# Pricing replacement heifers

With the price of replacement females at record-breaking highs, penciling out affordability of their purchase is more important than ever. Each operation has a price threshold for making a profitable investment. “Understand your own costs before deciding what to pay,” says Karl Hoppe, area livestock specialist, North Dakota State University Carrington Research Extension Center. “Just because replacement heifers are selling for \$2,000 a head doesn’t mean you can afford to spend \$2,000.”

A practical yardstick for measuring the affordability of a price is to estimate the lifetime production potential of the female and subtract her lifetime production costs. Costs unique to each operation raise or lower the price you can afford.

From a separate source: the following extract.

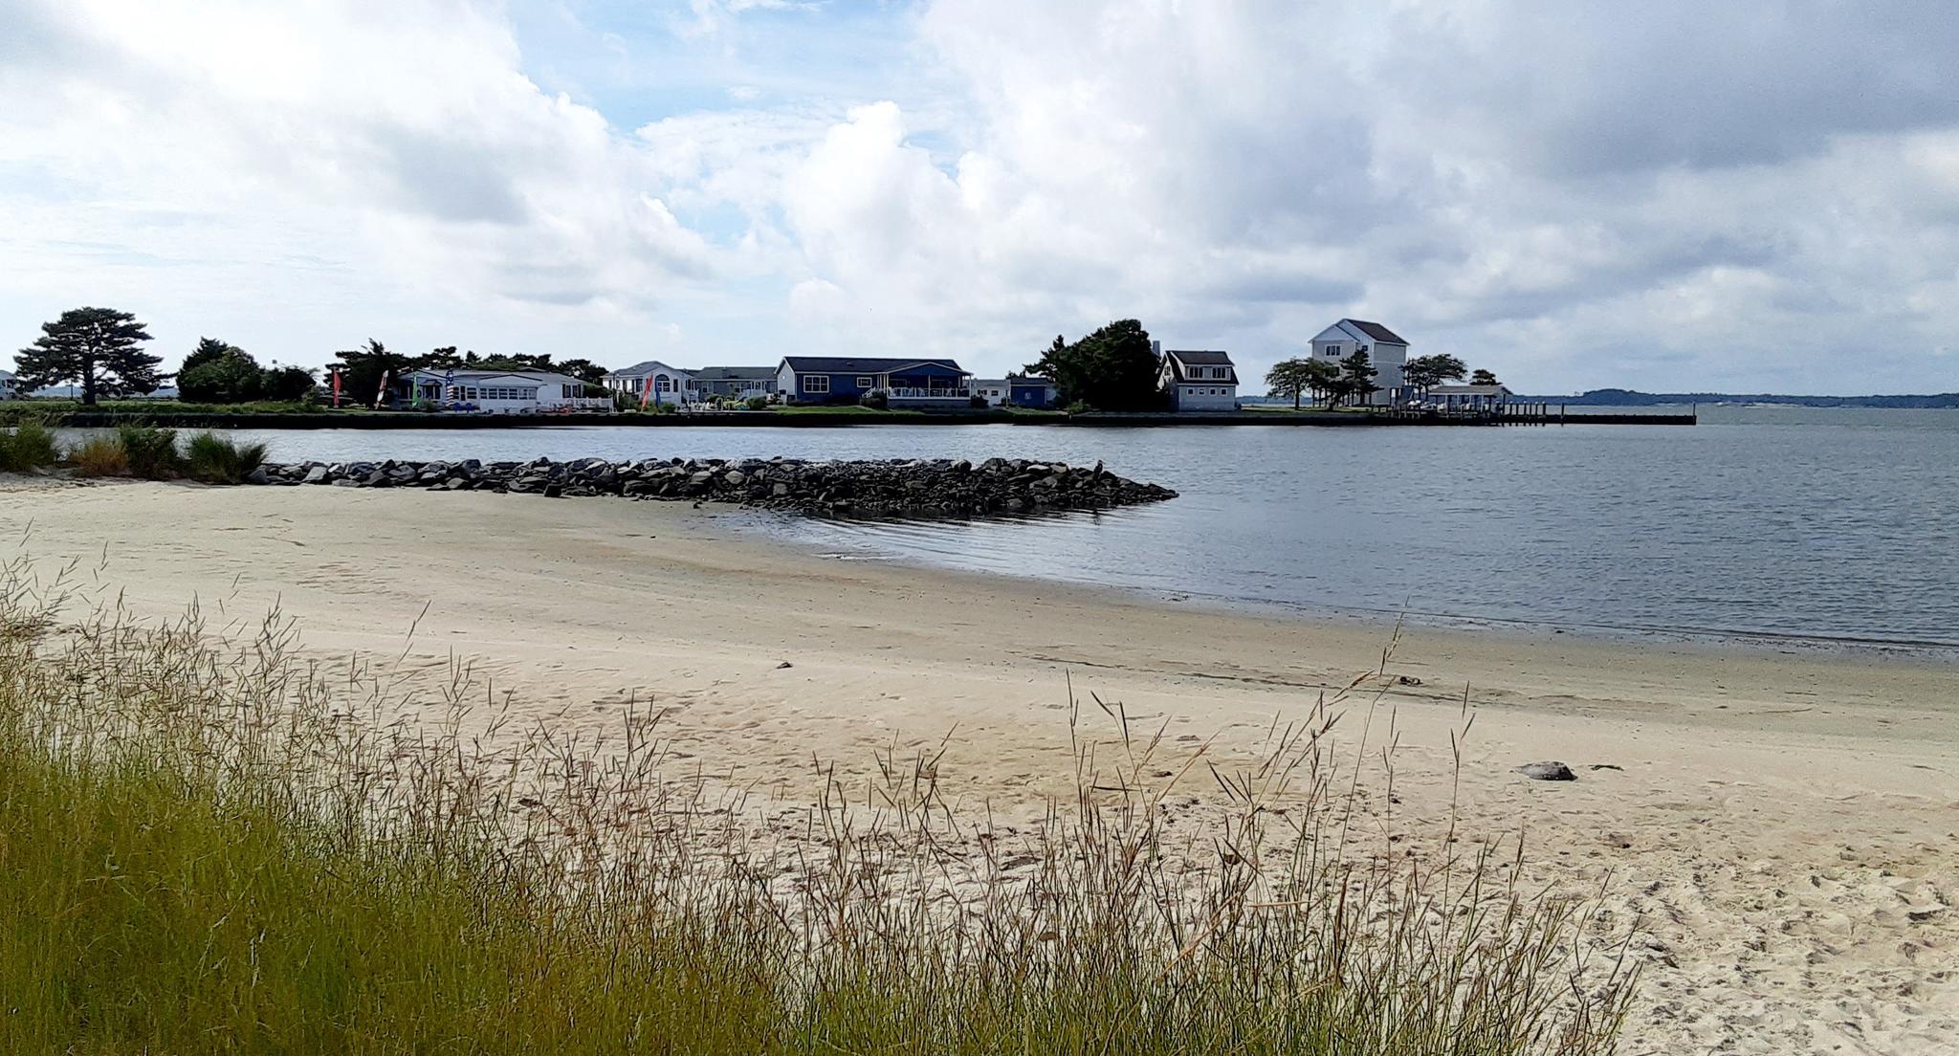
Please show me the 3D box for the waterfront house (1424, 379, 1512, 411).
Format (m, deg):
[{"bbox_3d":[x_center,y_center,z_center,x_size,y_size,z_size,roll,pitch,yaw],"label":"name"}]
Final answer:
[{"bbox_3d":[65.047,-17.096,202.000,5.000,3.500,9.800,-4,6,-43],"label":"waterfront house"}]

Follow these three steps to estimate a workable price.

1. Figure annual feed costs.

“Using data from Farm Business Management (FBM) averages in central North Dakota, I total the costs for summer and winter feed and add yardage,” says Hoppe.

Yardage includes overhead such as the share of tractor repair and maintenance costs allocated to the care of the cattle as well as costs like labor, utilities, and depreciation (not including cow depreciation). In addition, yardage includes direct expenses such as fuel, oil, veterinary costs, and operating interest.

Using FBM data, Hoppe’s yardage cost comes to 50¢ per cow per day for winter feeding, or \$90 for six months. Adding this sum to the region’s annual average feed and pasture costs of \$468 a head gives an annual cost of \$558 to maintain one cow.

2. Calculate production potential.

To determine an average number of calves a cow will produce in her lifetime, Hoppe uses data from the North Dakota Beef Cattle Improvement Association’s Cow Herd Appraisal and Performance Software (CHAPS), which reports an average age of 5.7 years for cows in herds participating in the program. Since a cow calves at the age of 2, she’ll produce an average of 4.7 calf crops in her lifetime.

Basing the price of the calf on present futures for feeders, a 600-pound calf might sell for \$1.58 a pound, generating a market value of \$948 per calf. Multiplying the value of one calf times 4.7 calves produced in a cow’s lifetime equals \$4,455.

Salvage value of the cow, of course, is also part of her production potential. An average cull-cow price of 70¢ a pound times a live weight of 1,300 pounds yields a salvage value of \$910.

“The total income for the cow comes to \$5,365. I adjust that for a 3% death loss and in the end arrive at \$5,204 gross income for the cow,” says Hoppe.

Multiplying a cow’s \$558-per-year production cost times the 4.7 years she is in the herd gives a lifetime cost of \$2,622. Subtracting this from her lifetime production potential of \$5,365 yields a sum of \$2,743.

“That’s the amount of money left over to buy the female and pay a profit to yourself,” says Hoppe. “Paying the full \$2,743 to buy the bred heifer would bid all the profit out of the purchase.”

Yet variables unique to each operation can change the profit potential. “If your feed costs are low or if you have no principal or interest costs because your pastureland is paid for, you can spend more for a cow,” he says. “Longevity and higher weaning weights, too, can increase the production potential of a female.”

Conversely, a drop in feeder prices relative to this model lowers a cow’s lifetime earnings. “Given present prices for calves and midrange prices for replacements, there’s room for some profit for operations with average costs,” notes Hoppe.